The problem: Copy out every line of the data where the word "Gerber" is found.

[Stored items from a collection]

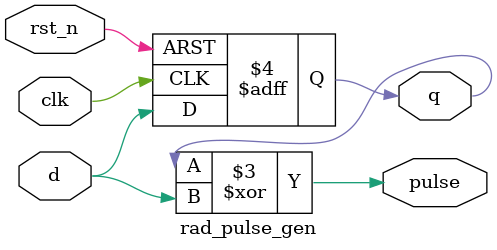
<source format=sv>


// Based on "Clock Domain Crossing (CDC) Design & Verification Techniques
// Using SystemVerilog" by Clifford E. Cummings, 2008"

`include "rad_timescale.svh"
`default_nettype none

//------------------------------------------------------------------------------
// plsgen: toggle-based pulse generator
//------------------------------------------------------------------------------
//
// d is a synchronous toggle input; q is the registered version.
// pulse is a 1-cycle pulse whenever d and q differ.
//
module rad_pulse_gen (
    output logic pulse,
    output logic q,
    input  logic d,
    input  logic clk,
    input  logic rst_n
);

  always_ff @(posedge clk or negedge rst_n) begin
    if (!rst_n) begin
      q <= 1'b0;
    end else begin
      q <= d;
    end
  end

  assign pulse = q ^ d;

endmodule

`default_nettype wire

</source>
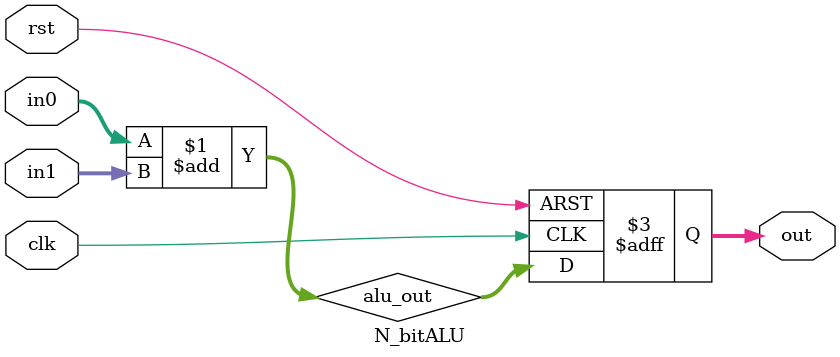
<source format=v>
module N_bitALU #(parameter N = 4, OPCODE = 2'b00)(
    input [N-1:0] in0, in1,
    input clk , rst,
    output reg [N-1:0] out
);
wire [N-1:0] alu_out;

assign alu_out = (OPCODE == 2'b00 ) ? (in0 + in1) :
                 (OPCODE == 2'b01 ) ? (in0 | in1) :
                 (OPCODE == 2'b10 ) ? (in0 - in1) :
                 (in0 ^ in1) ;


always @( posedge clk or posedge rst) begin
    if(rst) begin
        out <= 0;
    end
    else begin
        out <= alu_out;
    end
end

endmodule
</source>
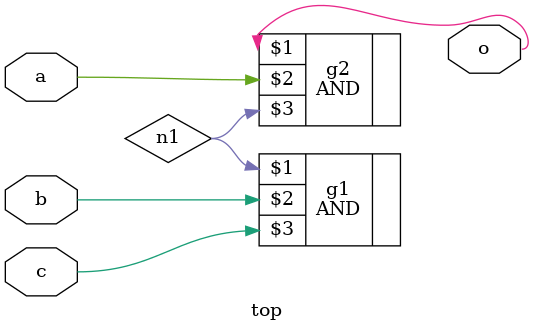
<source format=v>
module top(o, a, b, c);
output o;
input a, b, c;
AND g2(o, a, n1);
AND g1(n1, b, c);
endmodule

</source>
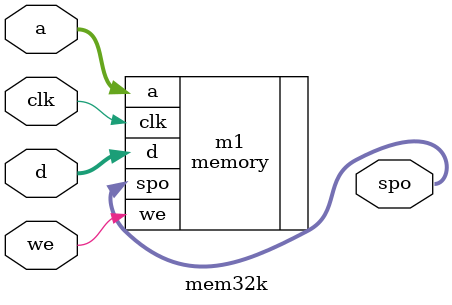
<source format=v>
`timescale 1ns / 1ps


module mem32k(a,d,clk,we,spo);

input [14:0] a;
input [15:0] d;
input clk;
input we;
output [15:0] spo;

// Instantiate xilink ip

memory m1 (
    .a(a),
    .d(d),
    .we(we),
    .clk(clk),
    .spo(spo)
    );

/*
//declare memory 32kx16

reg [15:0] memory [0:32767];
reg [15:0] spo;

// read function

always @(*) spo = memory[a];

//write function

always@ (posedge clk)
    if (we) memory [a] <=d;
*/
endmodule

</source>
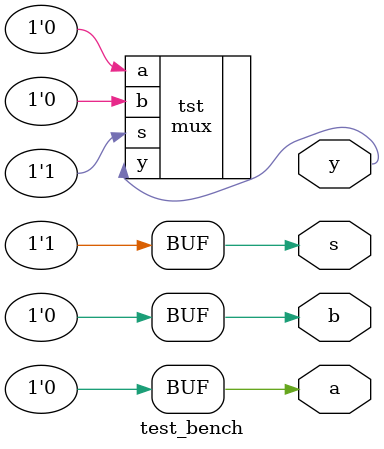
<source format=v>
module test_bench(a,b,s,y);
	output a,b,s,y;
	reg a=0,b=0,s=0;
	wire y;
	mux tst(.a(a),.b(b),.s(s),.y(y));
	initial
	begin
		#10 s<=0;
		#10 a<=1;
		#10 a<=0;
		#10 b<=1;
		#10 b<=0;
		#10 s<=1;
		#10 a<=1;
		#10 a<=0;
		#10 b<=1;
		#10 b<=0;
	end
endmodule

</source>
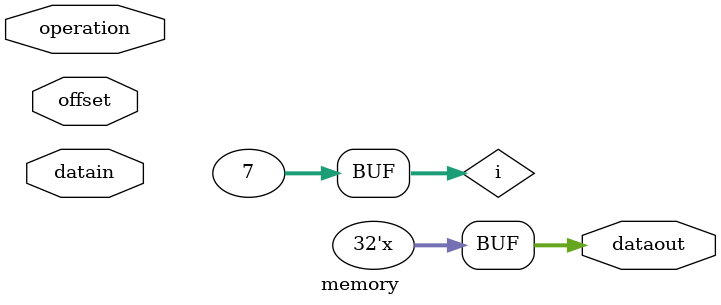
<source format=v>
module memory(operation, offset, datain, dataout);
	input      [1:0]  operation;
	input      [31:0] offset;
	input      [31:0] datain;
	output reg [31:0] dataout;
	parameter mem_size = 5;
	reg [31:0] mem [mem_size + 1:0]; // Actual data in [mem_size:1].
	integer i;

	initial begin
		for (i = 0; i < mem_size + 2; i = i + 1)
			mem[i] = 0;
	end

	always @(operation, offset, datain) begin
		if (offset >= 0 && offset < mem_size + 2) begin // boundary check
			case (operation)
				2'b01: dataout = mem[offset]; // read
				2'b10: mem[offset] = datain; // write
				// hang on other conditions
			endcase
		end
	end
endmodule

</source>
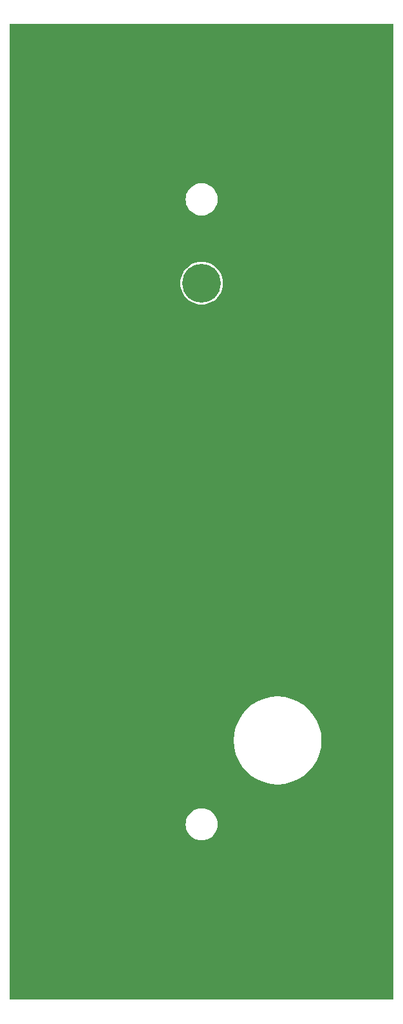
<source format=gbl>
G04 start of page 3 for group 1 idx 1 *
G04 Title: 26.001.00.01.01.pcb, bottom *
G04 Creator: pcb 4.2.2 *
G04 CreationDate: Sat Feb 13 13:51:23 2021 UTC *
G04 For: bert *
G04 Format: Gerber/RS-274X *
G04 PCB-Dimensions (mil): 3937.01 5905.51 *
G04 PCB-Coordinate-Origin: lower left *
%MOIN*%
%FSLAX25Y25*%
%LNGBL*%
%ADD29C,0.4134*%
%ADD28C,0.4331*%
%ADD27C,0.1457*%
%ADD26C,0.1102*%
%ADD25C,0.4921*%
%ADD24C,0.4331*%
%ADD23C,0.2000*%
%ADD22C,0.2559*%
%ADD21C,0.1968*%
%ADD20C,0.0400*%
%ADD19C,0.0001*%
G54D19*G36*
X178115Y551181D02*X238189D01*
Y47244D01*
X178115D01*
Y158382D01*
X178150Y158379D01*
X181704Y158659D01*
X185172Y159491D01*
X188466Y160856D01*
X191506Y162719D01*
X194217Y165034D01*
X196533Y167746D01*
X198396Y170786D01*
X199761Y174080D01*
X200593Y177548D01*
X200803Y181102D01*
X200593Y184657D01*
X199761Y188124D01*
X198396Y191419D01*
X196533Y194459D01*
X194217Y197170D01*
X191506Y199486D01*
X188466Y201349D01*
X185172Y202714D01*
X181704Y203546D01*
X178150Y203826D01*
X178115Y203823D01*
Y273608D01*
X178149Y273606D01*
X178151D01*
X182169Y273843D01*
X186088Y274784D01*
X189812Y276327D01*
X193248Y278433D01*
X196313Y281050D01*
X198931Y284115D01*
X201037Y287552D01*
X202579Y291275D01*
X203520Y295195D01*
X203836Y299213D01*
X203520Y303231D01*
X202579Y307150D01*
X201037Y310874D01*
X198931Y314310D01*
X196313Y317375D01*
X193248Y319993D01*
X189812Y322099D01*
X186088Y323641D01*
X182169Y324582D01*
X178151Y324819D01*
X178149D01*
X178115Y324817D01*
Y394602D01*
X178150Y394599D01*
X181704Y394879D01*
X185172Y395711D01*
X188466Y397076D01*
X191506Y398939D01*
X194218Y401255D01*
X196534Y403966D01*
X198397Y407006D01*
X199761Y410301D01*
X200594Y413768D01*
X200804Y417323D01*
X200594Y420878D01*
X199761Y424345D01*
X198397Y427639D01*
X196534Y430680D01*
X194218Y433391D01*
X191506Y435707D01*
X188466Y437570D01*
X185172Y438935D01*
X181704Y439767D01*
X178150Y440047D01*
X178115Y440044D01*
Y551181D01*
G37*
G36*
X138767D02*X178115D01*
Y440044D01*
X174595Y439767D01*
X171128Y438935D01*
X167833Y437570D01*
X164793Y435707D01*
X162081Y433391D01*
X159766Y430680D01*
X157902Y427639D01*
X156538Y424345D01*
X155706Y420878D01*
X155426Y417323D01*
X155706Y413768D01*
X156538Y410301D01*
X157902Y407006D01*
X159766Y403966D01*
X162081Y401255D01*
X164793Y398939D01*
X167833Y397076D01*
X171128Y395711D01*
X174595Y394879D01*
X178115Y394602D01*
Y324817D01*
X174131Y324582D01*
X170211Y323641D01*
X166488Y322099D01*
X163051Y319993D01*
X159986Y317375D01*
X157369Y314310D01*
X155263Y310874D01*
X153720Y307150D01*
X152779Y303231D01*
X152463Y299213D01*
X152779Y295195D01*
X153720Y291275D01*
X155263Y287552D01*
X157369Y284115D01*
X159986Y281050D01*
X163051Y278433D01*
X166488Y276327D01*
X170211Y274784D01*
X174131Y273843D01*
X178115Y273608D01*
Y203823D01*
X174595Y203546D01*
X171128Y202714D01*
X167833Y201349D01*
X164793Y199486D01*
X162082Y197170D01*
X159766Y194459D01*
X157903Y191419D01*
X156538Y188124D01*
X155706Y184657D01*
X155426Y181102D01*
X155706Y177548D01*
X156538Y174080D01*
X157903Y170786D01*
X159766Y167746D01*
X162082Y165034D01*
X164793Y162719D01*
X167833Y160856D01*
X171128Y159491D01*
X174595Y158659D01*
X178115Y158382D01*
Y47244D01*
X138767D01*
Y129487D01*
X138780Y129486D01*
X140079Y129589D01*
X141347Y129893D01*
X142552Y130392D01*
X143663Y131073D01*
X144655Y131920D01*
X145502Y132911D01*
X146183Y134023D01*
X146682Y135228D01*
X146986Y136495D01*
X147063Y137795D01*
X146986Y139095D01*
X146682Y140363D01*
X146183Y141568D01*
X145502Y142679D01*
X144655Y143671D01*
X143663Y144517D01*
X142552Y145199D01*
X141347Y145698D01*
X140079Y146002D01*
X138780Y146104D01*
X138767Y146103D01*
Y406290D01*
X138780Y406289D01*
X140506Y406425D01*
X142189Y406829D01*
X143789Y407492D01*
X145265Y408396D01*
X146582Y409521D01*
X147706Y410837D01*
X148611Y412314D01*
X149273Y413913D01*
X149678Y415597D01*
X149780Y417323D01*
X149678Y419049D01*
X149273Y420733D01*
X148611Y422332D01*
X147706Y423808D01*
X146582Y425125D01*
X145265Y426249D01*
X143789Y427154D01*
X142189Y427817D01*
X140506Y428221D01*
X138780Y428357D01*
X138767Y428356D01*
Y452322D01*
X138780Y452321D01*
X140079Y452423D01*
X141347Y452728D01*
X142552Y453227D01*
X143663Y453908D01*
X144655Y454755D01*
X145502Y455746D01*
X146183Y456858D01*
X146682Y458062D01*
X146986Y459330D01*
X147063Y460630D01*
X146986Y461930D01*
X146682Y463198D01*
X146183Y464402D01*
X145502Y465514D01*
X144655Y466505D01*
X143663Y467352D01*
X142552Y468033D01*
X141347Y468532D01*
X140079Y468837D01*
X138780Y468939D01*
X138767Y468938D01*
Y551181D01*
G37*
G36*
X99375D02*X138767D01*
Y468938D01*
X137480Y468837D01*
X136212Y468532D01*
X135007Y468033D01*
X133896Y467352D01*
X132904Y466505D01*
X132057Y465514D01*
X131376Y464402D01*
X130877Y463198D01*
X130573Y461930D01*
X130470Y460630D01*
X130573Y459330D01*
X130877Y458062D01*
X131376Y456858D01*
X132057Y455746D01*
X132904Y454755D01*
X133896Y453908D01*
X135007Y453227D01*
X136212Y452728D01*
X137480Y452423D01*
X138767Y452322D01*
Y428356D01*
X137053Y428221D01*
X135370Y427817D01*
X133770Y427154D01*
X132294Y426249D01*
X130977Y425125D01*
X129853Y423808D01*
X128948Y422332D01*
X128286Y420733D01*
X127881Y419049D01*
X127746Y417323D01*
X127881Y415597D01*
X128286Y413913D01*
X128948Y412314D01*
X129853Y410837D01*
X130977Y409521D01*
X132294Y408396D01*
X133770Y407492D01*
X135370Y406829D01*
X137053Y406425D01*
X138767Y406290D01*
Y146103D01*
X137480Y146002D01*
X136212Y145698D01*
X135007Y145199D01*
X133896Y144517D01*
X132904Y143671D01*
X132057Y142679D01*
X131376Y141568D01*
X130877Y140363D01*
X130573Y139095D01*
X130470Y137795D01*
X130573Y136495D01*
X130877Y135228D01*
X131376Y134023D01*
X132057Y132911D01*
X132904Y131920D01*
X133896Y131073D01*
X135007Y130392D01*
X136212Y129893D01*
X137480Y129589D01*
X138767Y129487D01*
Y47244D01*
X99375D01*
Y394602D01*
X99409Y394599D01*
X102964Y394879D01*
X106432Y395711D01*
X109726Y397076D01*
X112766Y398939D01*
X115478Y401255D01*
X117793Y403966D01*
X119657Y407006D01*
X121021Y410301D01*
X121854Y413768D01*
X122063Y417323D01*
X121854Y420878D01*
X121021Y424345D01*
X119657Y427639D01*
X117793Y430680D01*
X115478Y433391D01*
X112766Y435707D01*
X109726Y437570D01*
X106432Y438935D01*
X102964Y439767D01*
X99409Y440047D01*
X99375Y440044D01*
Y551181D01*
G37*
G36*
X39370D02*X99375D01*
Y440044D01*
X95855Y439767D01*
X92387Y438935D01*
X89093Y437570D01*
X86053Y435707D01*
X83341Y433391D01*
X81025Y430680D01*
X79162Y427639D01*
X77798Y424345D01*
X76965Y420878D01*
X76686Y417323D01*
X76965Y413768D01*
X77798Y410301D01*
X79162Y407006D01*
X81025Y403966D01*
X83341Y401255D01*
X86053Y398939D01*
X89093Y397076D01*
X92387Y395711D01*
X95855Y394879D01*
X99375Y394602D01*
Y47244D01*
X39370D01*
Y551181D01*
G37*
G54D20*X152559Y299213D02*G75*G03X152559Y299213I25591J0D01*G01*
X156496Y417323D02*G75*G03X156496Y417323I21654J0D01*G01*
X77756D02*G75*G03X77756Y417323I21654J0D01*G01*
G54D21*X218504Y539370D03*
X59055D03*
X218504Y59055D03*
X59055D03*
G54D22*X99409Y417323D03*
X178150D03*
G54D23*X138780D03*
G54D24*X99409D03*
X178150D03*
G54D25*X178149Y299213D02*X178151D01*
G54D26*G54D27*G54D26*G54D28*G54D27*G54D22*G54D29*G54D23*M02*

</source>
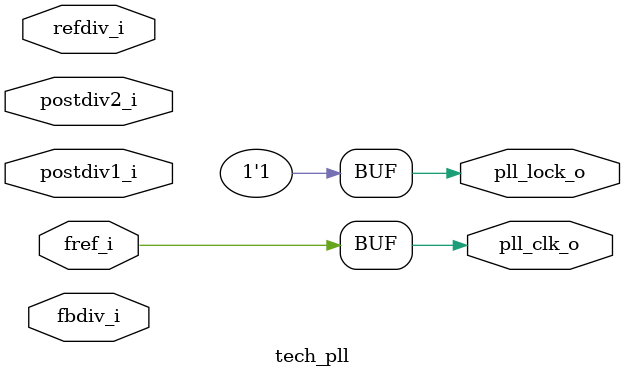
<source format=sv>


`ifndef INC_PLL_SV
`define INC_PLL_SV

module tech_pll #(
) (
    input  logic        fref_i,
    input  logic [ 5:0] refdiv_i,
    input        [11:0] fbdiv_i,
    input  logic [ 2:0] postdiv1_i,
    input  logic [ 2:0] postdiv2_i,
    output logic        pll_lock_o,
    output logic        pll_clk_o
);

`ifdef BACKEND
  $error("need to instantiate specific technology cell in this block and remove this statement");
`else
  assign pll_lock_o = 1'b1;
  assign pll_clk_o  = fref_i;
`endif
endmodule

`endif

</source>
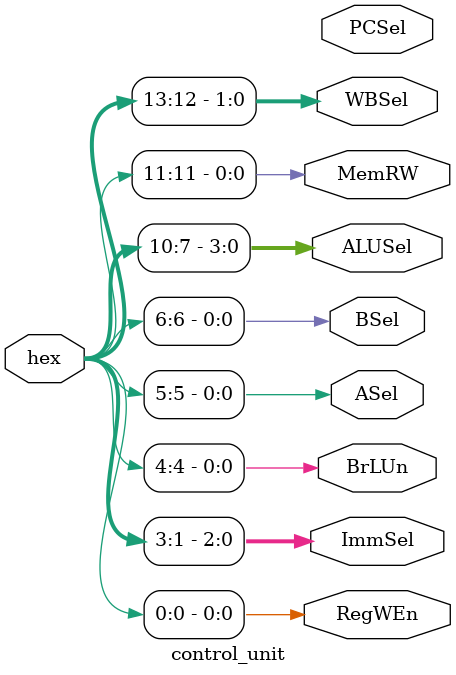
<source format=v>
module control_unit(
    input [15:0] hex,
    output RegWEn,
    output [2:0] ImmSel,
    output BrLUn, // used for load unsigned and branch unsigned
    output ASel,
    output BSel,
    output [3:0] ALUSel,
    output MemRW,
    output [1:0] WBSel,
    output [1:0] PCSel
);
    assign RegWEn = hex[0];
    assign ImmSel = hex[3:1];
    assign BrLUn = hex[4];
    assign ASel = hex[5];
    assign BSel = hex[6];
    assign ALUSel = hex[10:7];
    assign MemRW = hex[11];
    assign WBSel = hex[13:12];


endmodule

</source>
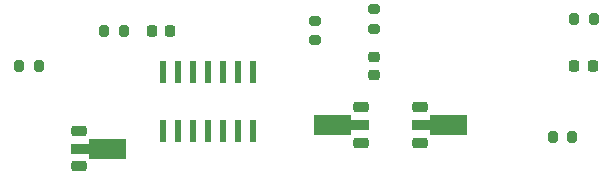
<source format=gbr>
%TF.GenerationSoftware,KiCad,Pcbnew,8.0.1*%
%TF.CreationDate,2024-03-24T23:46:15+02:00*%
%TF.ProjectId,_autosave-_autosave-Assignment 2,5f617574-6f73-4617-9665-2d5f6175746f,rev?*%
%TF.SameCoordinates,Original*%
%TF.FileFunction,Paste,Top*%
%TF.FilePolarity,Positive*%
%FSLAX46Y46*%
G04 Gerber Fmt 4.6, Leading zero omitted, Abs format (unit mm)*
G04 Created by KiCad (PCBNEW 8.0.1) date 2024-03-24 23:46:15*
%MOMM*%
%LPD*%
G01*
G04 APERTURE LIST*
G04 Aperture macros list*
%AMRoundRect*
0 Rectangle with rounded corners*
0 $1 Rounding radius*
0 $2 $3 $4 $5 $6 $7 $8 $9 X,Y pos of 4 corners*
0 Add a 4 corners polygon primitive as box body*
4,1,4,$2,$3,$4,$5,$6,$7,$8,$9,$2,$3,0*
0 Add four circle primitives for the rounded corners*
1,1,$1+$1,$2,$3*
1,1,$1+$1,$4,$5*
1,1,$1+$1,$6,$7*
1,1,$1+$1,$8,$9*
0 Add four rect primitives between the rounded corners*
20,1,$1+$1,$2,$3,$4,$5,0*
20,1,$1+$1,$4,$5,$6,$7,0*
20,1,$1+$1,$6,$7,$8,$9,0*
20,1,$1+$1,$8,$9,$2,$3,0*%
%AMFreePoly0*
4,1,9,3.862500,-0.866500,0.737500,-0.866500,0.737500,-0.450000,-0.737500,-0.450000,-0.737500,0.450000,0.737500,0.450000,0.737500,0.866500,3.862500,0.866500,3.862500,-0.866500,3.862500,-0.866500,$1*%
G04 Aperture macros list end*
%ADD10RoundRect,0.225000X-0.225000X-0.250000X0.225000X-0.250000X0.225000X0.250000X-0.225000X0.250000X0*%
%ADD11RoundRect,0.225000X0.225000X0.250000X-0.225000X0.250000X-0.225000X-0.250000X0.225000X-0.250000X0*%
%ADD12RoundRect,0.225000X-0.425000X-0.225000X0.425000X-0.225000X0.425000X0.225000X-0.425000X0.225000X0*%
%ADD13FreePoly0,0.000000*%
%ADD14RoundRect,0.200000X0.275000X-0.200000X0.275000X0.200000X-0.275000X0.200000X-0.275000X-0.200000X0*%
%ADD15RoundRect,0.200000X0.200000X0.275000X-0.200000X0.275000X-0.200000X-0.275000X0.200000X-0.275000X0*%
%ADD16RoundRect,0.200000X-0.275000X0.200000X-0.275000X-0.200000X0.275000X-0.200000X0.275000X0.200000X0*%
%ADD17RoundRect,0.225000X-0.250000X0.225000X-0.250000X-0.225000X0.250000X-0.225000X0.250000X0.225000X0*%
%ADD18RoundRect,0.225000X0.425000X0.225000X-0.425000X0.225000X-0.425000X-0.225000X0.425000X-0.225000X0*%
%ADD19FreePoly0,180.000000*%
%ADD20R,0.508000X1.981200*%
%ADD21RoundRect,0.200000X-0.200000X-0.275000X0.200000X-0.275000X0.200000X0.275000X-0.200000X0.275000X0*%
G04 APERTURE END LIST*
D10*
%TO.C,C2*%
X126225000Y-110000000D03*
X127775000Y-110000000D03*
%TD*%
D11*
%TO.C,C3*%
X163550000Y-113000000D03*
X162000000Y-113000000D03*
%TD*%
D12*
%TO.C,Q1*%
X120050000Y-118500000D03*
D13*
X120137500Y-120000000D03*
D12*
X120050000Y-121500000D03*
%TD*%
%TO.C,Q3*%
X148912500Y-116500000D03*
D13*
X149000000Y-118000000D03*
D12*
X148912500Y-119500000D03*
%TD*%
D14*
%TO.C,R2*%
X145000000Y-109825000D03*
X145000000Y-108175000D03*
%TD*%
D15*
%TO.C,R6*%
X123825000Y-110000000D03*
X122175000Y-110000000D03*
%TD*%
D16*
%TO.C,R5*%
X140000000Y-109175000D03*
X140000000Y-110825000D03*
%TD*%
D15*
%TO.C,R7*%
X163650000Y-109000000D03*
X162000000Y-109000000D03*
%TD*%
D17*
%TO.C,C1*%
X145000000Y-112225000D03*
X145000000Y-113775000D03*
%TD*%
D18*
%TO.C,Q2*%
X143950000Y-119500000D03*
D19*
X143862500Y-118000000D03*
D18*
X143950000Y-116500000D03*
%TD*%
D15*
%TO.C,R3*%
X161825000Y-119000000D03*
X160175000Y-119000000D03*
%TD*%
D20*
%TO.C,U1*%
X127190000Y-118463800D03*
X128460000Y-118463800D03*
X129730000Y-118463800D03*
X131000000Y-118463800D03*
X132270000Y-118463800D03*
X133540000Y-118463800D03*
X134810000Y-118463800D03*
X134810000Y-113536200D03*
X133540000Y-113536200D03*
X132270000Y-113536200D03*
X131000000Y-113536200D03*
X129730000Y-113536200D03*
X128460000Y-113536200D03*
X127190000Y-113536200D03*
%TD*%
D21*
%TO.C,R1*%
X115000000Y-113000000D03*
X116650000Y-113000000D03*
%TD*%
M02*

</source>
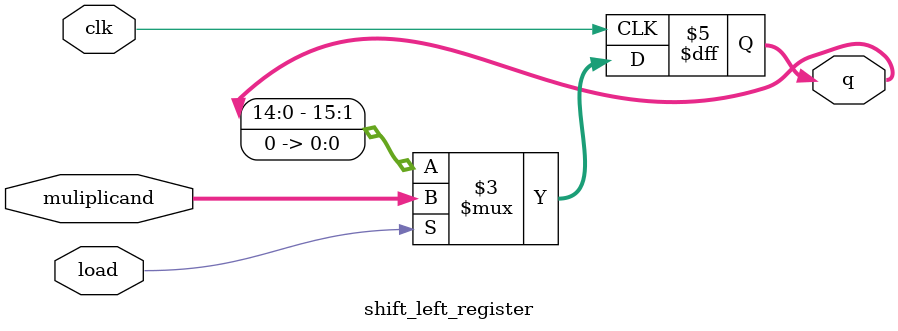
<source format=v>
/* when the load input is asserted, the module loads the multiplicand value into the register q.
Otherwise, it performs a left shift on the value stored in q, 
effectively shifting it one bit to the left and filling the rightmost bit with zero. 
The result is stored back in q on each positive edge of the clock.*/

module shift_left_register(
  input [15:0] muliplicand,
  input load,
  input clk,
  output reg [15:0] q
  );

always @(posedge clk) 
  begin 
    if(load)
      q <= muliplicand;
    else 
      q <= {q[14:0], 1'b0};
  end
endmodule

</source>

Your solution:
G04 Format: Gerber/RS-274X *
G04 Gerber Fmt 4.6, Leading zero omitted, Abs format (unit mm)*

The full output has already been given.